When major, "brand name" developers such as MGI or Steinberg announce their support of the BeOS platform, what does it mean for emerging developers who lack the resources and market muscle of more well-established companies? Are we abandoning the little guy and cozying up to the establishment?

I'll say at the outset that these questions address very real, permanent issues. The need to give critical mass to the platform is one issue; the threat of established developers muscling smaller ones out of the ecosystem is another; and Be's role, if any, in maintaining balance in the system yet another.

Meeting the first need—giving critical mass to the platform—causes trouble and ambivalence. On one hand, seeing a major player on the nascent platform is reassuring, since it legitimizes it and strengthens the self-fulfilling prophecy: the platform will take because respectable, established people believe it will. On the other hand, these established companies may become ogres that devour fledgling developers. This is a real issue, but it's only part of the story. The establishment may be powerful, but it is also conservative. It rarely shows the most innovation and is often muscle-bound.

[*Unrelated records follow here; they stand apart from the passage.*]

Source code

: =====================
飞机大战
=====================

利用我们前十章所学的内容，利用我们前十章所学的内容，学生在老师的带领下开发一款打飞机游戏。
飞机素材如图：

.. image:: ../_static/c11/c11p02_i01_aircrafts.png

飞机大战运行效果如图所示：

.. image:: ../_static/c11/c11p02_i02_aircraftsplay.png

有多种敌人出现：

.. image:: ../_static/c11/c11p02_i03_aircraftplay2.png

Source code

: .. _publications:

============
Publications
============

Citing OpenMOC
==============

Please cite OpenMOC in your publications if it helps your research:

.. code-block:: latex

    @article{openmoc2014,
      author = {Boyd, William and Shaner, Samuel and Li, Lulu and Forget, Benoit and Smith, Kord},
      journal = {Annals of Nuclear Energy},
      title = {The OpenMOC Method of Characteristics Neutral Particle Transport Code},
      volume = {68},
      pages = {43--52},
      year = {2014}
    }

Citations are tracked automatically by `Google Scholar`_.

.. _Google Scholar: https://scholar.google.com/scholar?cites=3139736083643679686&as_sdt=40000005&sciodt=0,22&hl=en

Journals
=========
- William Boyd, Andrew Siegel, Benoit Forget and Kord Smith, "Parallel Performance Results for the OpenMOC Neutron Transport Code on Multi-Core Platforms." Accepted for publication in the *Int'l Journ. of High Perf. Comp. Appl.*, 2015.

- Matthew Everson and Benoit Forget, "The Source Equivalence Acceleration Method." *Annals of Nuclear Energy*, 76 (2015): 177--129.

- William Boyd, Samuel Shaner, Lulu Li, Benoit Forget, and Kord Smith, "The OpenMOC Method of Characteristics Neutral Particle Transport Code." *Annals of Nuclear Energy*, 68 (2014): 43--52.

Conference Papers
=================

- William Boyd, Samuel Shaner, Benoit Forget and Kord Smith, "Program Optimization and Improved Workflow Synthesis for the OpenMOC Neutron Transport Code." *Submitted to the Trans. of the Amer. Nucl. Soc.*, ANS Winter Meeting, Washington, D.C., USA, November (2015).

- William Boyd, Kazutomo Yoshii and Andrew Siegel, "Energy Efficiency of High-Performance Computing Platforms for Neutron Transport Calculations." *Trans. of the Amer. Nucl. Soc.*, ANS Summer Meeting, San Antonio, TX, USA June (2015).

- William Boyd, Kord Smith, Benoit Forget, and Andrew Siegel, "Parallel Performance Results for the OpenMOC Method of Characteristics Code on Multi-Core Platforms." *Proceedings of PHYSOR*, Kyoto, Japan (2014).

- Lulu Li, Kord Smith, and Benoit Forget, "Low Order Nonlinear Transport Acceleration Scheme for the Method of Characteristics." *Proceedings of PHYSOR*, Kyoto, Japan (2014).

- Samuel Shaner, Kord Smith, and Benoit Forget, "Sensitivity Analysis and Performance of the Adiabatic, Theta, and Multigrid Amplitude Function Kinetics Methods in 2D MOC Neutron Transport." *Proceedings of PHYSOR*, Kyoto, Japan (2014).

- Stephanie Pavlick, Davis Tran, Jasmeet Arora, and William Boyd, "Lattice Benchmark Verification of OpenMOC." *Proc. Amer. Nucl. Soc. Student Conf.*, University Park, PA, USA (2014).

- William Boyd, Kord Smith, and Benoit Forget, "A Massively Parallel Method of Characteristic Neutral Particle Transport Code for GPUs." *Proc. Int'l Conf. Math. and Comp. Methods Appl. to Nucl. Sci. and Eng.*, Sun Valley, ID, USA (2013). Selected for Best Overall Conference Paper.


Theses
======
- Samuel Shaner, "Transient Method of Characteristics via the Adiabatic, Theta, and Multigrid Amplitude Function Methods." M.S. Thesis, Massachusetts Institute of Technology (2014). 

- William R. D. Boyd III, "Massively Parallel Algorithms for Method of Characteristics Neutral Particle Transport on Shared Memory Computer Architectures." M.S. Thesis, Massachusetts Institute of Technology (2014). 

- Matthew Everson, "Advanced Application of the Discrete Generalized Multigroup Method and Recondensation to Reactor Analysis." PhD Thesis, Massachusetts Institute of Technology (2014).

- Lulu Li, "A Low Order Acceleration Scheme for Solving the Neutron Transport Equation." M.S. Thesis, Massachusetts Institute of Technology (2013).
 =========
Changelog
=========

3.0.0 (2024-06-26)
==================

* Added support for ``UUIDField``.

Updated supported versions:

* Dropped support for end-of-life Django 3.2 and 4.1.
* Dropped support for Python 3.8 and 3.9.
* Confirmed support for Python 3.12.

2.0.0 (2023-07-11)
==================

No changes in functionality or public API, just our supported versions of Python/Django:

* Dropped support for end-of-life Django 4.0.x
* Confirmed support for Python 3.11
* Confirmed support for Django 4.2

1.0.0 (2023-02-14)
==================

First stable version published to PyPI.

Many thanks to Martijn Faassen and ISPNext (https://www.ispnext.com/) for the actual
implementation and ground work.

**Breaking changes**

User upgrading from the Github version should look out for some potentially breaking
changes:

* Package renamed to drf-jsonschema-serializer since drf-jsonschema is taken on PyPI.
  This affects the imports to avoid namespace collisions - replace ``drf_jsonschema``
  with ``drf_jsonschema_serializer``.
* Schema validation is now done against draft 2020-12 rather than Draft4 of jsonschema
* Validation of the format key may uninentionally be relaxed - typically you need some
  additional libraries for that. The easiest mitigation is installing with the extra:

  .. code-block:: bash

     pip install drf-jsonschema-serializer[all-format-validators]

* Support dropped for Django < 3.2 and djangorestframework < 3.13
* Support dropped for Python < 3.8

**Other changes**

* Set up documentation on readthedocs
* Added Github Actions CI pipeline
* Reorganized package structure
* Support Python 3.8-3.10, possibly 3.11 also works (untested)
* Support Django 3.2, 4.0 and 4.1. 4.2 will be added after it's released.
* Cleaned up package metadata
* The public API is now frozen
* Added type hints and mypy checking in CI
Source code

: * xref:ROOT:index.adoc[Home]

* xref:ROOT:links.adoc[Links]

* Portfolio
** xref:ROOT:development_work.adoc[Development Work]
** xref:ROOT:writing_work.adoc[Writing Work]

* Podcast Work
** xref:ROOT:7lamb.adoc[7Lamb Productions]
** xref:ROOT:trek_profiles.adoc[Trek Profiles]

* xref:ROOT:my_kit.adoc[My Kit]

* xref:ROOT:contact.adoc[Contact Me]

A new platform is like a new musical instrument. You can transpose existing music for it, or write new music that exploits its unique expressive power. The saxophone, for example, solved two problems: it provided better coupling and impedance between the reed and the air mass; and the mechanics offered better, faster fingering and a wider range of notes. You could play Bach fugues on a saxophone (rather nicely) or explore the then-emerging genre of jazz.

Likewise, with a new operating system, you can write a PhotoShop clone, or take a more innovative approach to image creation and processing. If this sounds like "all you need to do to lose weight is eat less and exercise more," my apologies. So instead of offering simplistic advice, perhaps I should address what we can do. For one thing, we're already working to make BeDepot an effective, inexpensive distribution channel for Be developers. We still have much work to do, but our intent is clear: this is equally open to all, this is a level playing field.

And then there is what we shouldn't do. I still remember the 1985 day when Bill Gates threatened to stop developing applications for the Macintosh if a certain software and its look and feel license wasn't renewed. Apple's executive staff met and decided not to go along. One dinner later, the license was renewed. We can only speculate what would have happened if other developers had been allowed to take the room on the Mac platform that Microsoft now occupies. The lesson in this story for Be is that we know we shouldn't make decisions that limit innovation and tie the platform.